The classic TCP congestion control algorithm:

  • On success with low latency: increase limit by a fixed amount
  • On failure or high latency: decrease limit by a factor (e.g., halve it)

This creates a “sawtooth” pattern as it continuously probes for capacity.

§Vegas

A more sophisticated algorithm that uses RTT measurements:

  • Estimates queue depth from RTT variations
  • Increases limit when queue is small (under-utilized)
  • Decreases limit when queue is large (congested)
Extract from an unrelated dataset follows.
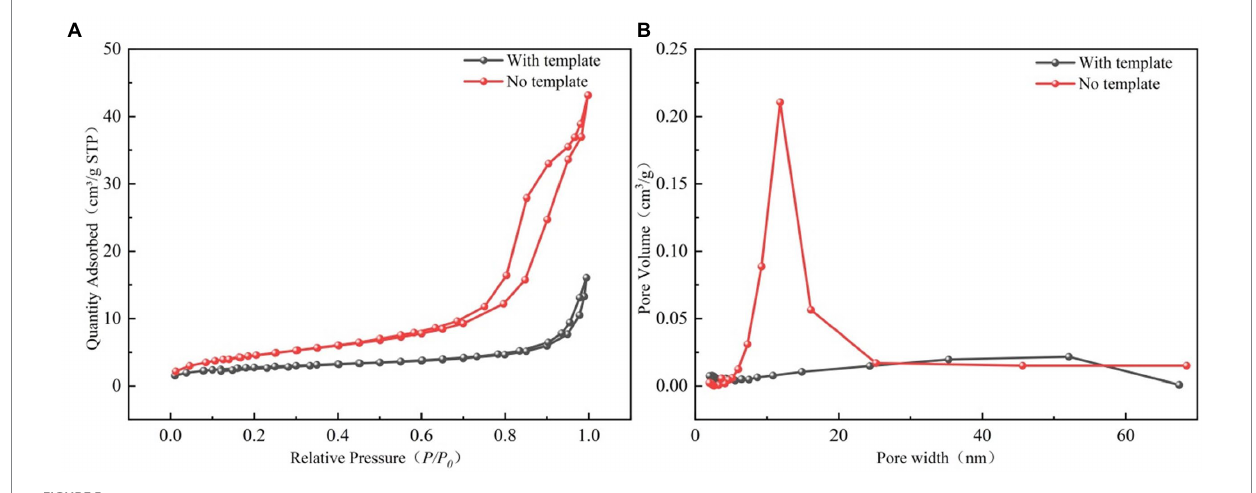
FIGURE 5 Nitrogen adsorption–desorption isotherms of the LBMs (A) , and mesopore size distributions of the LBMs using BJH model (B) .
Vegas is more stable than AIMD and avoids the sawtooth pattern.

§Example

use tower_resilience_adaptive::{AdaptiveLimiterLayer, Aimd};
use tower::{Service, ServiceBuilder, ServiceExt};
use std::time::Duration;

// Create a service
let service = tower::service_fn(|req: String| async move {
    Ok::<_, std::convert::Infallible>(format!("Hello, {}!", req))
});

// Wrap with adaptive limiter using AIMD
let mut service = ServiceBuilder::new()
    .layer(AdaptiveLimiterLayer::new(
        Aimd::builder()
            .initial_limit(10)
            .min_limit(1)
            .max_limit(100)
            .latency_threshold(Duration::from_millis(100))
            .build()
    ))
    .service(service);

// The limit will automatically adjust based on response latency
let response = service.ready().await?.call("World".to_string()).await?;

§Using Vegas Algorithm

use tower_resilience_adaptive::{AdaptiveLimiterLayer, Vegas};
use tower::ServiceBuilder;

let layer = AdaptiveLimiterLayer::new(
    Vegas::builder()
        .initial_limit(10)
        .alpha(3)  // Increase when queue < 3
        .beta(6)   // Decrease when queue > 6
        .build()
);

§Combining with Other Patterns

The adaptive limiter works well with other resilience patterns:

use tower_resilience_adaptive::{AdaptiveLimiterLayer, Aimd};
use tower_resilience_retry::RetryLayer;
use tower_resilience_circuitbreaker::CircuitBreakerLayer;
use tower::ServiceBuilder;

let service = ServiceBuilder::new()
    // Outer: circuit breaker for catastrophic failures
    .layer(CircuitBreakerLayer::builder().build())
    // Middle: adaptive concurrency limiting
    .layer(AdaptiveLimiterLayer::new(Aimd::builder().build()))
    // Inner: retry transient failures
    .layer(RetryLayer::builder().max_attempts(3).build())
    .service(my_service);

§Prior Art

This implementation is inspired by:

Structs§

AdaptiveFuture
Future returned by AdaptiveService.
AdaptiveLimiterLayer
A Tower layer that applies adaptive concurrency limiting.
AdaptiveLimiterLayerBuilder
Builder for configuring an adaptive limiter layer.
AdaptiveService
A service that applies adaptive concurrency limiting.
Aimd
AIMD (Additive Increase Multiplicative Decrease) algorithm.
AimdBuilder
Builder for AIMD algorithm.
Vegas
TCP Vegas algorithm for concurrency control.
VegasBuilder
Builder for Vegas algorithm.

Enums§

AdaptiveError
Error type for adaptive limiter.
Algorithm
Algorithm selection enum for the adaptive limiter.

Traits§

ConcurrencyAlgorithm
Trait for adaptive concurrency control algorithms.
IntoLayer
Extension trait for building layers from algorithm builders.